Michael Tomasky's latest New York Review of Books piece, They'd Rather Be Right, is a pretty level-headed survey of the state of the GOP right now, showing how their presidential candidates are imprisoned by the ideological conceits of their base -- nearly all of which have proved dysfunctional, disastrous, or worse. The result is that the candidates' rhetoric more often than not exceeds even the track record Bush has established. Merritt likes the idea of Michael Bloomberg running a third party candidacy, but the Republicans have abandoned so much middle ground that Clinton and Obama are already right of center -- only Edwards talks about anything remotely like class, even though the split there is more extreme than any time since the 1930s. The only thing that keeps Clinton from being recognized as the middle ground Merritt craves is the hateful abuse the right has heaped on her and her befuddled husband. She's certainly not ideological in any sense of the word: she sucks up to the rich, tries to accommodate anyone of influence, and straddles issues to muddle them into insignificance. I don't see how that can work, but given a choice between her and any Republican -- other than Ron Paul, who is ideological and does have a clear solution to one big problem -- she's automatic. At this point the right has to be stopped no matter what with.

Wednesday, January 02, 2008

Voice Jazz Poll

The results of Francis Davis's second annual Village Voice Jazz Critics Poll are posted here, with Davis's analysis and list. I wrote a sidebar piece with my top ten and a bit more. Also a non-list of interesting things by Phil Freeman, and a RIP list. Don't see the individual ballots yet.

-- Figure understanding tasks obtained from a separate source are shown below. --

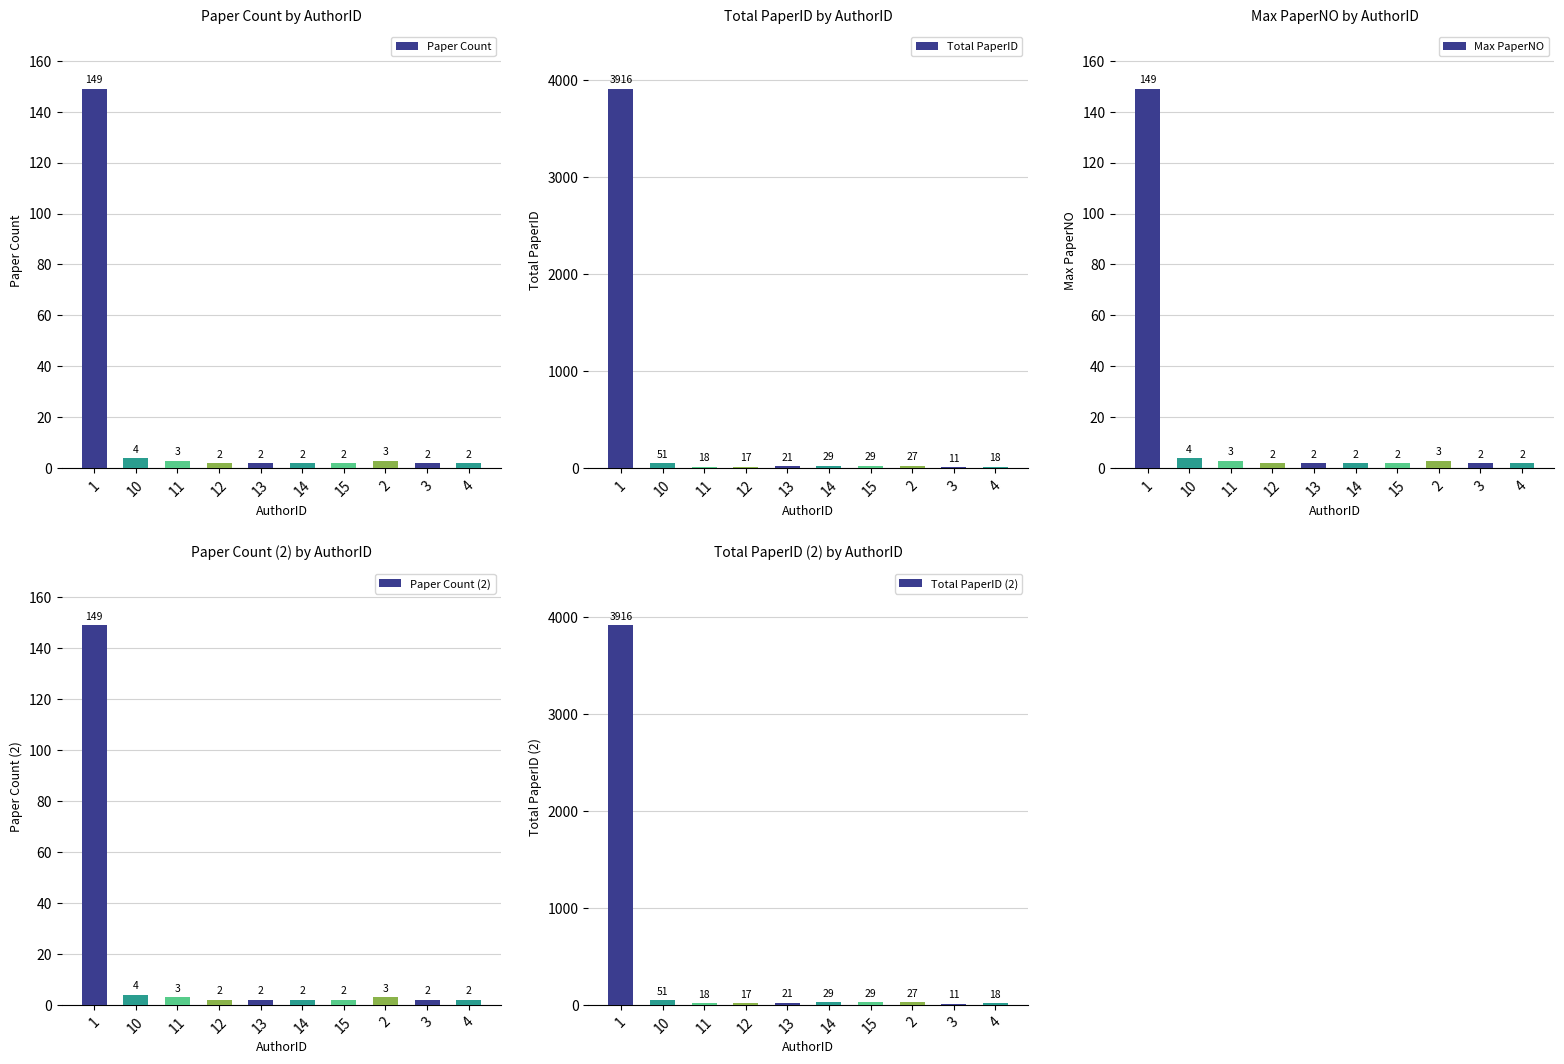

Which series has the widest spread of values?

Total PaperID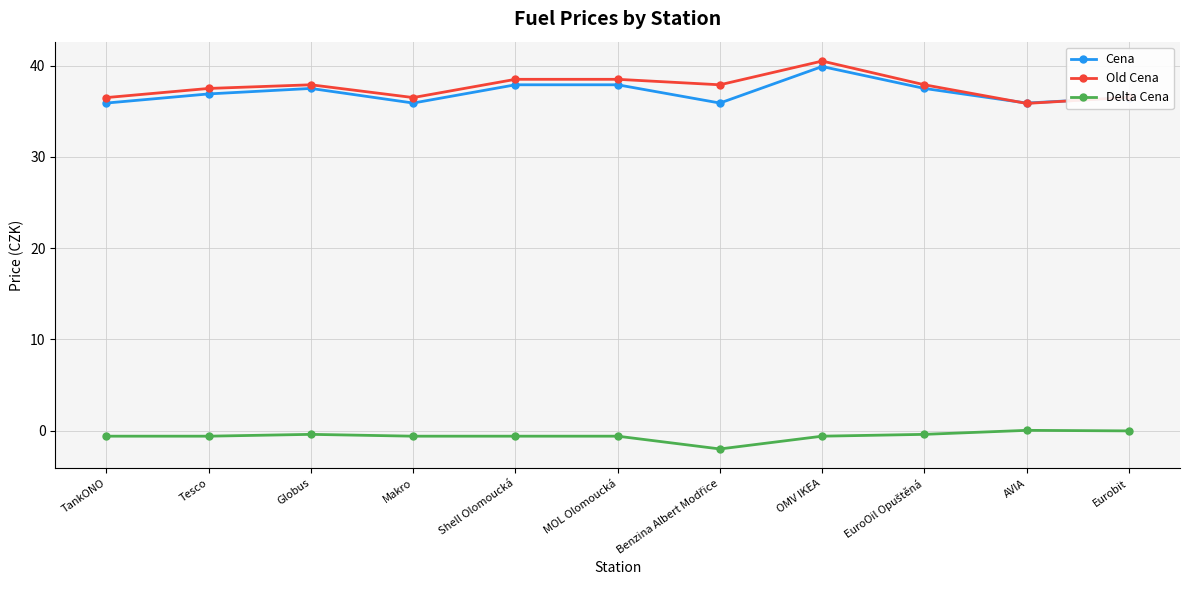

At how many categories does at least one series exceed 16?

11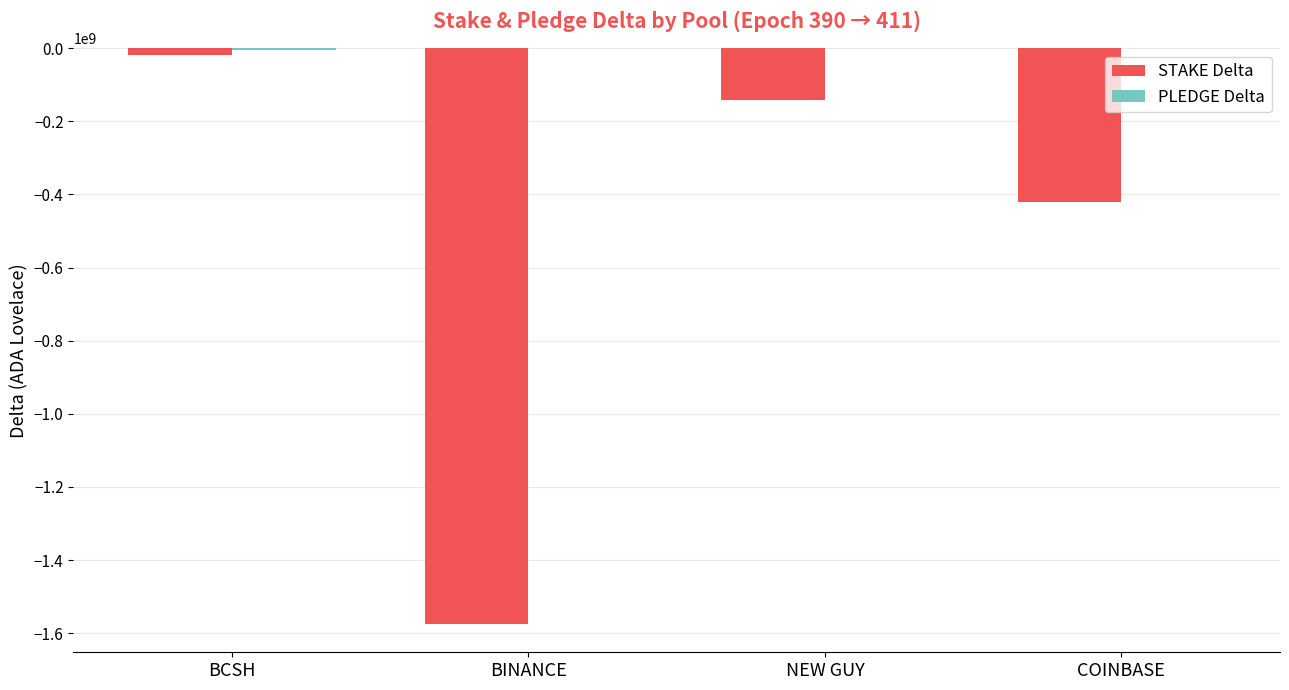

Which series changed the most between NEW GUY and COINBASE?

STAKE Delta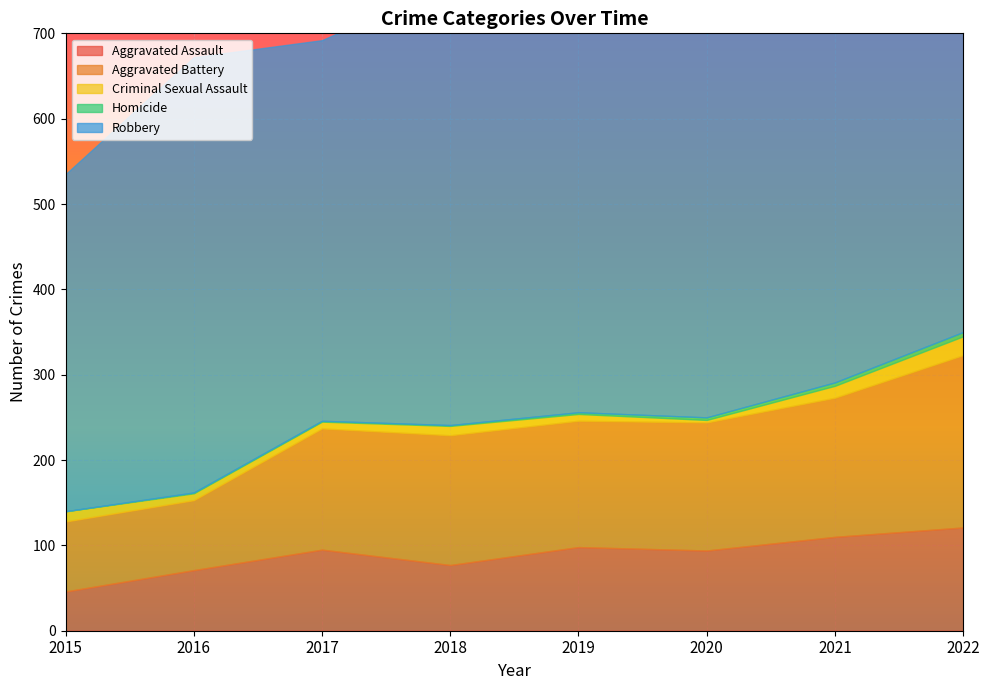

Which has a higher value, 2021 or 2018?

2021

If I find some time I'll write more about this, and maybe the Jazz Times year-end list. (Due to an office snafu, my Cadence subscription has lapsed, so I'd appreciate it if anyone can forward or can point me to their year-end poll.) For now I'll just point out that I have 7 of the top 50 (Maria Schneider, Herbie Hancock, Paul Motian, Charles Tolliver, Chris Potter [Song for Anyone], Mark Murphy, John Abercrombie) at B or lower -- Murphy a lot lower. Also that I haven't heard 6 (Miles Davis, Bill Holman, Matthew Shipp, Anthony Braxton, Tyshawn Sorey, Sonore -- some folks I'm exceptionally fond of in that list), and for that matter I missed 6 of 10 reissues, but only Sorey among the ranked niche albums. (Actually, I didn't get Bridgewater either, but for better or worse was able to stream the album from Rhapsody: a good vocal jazz album, but not great Malian pop.)